OCTOBER 13, 2011
I don’t like mixing politics with morality, but sometimes it’s unavoidable. What I mean is this: how can anyone cast a ballot for a man who they know will continue to kill people in other countries merely to advance US policy objectives? That’s the question people need to ask themselves.
Under normal circumstances, I can understand the “lesser of two evils” theory of voting, just as I can understand why people would think that Obama would be better president than his GOP opponent. But these aren’t normal circumstances, are they? After all, we’re not just talking about which candidate might be more inclined to protect Social Security or Medicare. We’re talking life and death. The question is whether one is willing to throw their support behind a policy that kills people in exchange for the presumed protection of Social Security?That’s a pretty cynical calculation.
Knowing what we know now, we can say with 100% certainty that Obama will continue killing people wherever he deploys the US military, the US intelligence services and US drones. How can anyone in good conscience sign on to that type of thing?

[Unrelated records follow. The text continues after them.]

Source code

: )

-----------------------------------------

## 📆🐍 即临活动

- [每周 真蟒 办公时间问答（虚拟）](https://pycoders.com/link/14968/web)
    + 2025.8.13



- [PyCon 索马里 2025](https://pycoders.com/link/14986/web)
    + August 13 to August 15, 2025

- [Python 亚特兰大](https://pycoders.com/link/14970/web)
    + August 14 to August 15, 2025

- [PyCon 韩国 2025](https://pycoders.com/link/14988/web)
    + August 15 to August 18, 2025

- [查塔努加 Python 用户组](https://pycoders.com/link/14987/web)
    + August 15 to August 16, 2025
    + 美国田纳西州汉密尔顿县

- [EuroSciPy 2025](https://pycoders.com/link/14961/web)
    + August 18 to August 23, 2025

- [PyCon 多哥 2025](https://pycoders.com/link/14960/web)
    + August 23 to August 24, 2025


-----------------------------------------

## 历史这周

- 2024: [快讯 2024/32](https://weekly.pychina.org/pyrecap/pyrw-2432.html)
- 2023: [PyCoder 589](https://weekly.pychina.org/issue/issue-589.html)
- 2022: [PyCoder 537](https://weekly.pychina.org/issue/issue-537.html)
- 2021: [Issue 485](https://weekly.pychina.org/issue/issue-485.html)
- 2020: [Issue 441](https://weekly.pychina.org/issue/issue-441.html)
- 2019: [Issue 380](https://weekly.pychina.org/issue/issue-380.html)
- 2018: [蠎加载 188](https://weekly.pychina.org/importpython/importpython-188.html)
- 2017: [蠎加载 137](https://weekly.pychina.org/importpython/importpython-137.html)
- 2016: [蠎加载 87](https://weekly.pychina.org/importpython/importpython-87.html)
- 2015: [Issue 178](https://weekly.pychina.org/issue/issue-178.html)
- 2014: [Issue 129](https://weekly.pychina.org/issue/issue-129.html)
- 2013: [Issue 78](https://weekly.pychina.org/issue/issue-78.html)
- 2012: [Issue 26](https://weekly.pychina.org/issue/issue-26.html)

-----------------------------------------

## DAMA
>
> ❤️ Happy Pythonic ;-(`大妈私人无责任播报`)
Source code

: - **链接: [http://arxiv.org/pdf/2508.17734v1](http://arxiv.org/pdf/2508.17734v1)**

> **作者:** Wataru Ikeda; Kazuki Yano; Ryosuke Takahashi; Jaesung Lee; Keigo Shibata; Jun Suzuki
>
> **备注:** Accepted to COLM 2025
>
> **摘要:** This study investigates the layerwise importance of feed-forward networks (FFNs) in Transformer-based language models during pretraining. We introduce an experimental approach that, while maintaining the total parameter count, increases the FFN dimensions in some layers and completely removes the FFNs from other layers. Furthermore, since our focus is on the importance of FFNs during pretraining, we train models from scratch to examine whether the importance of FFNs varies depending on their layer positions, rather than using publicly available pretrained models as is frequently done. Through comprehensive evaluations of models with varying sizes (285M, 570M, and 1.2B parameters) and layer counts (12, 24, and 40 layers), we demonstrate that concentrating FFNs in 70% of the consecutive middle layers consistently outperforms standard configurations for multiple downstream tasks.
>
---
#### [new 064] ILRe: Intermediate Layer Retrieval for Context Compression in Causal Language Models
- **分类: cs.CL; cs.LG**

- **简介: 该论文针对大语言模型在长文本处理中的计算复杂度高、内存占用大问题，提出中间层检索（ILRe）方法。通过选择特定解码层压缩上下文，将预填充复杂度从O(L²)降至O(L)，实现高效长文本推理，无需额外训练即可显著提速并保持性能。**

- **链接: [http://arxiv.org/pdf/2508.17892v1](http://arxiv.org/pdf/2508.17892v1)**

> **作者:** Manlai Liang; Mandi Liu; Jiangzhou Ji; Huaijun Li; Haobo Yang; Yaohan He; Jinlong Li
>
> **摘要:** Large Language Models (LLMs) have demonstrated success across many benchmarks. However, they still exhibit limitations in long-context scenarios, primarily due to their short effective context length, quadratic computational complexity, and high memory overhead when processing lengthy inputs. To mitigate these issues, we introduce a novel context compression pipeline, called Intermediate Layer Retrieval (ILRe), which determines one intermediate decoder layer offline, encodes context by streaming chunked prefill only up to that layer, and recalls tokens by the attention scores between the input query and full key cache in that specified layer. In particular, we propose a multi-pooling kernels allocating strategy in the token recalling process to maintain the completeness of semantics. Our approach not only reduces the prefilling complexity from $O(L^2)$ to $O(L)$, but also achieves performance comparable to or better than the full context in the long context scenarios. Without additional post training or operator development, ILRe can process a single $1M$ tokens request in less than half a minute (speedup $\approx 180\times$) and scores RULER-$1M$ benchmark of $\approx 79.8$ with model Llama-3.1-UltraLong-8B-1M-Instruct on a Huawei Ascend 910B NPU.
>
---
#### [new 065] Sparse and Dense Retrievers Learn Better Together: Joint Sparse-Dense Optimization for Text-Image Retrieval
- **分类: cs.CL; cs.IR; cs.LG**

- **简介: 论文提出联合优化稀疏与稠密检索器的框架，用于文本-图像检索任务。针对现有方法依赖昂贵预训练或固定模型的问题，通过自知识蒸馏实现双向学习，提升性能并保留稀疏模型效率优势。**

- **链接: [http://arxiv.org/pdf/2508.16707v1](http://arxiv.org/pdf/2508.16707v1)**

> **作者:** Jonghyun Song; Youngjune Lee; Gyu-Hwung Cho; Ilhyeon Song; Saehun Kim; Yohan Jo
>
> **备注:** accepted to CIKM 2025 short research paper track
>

Now I know people will say,”If you don’t vote for Obama, you’re handing the White House and our children’s future over to crackpots and extremists”.
This is a very persuasive argument, but it’s also misleading. The real issue is whether one is willing to support the administration’s policies, policies that we all know will continue to kill defenseless women and children wherever the US is involved.
At present, there’s only one antiwar candidate on the ballot, Ron Paul. And while I bitterly disagree with him on economic and social matters, these issues pale in comparison to America’s homicidal foreign policy. If the balloting were held today, I would vote for Paul in a heartbeat and I would try to convince others to do the same.
As for those who choose to vote for Obama; that’s fine, only, please, don’t pretend you don’t know what the consequences will be.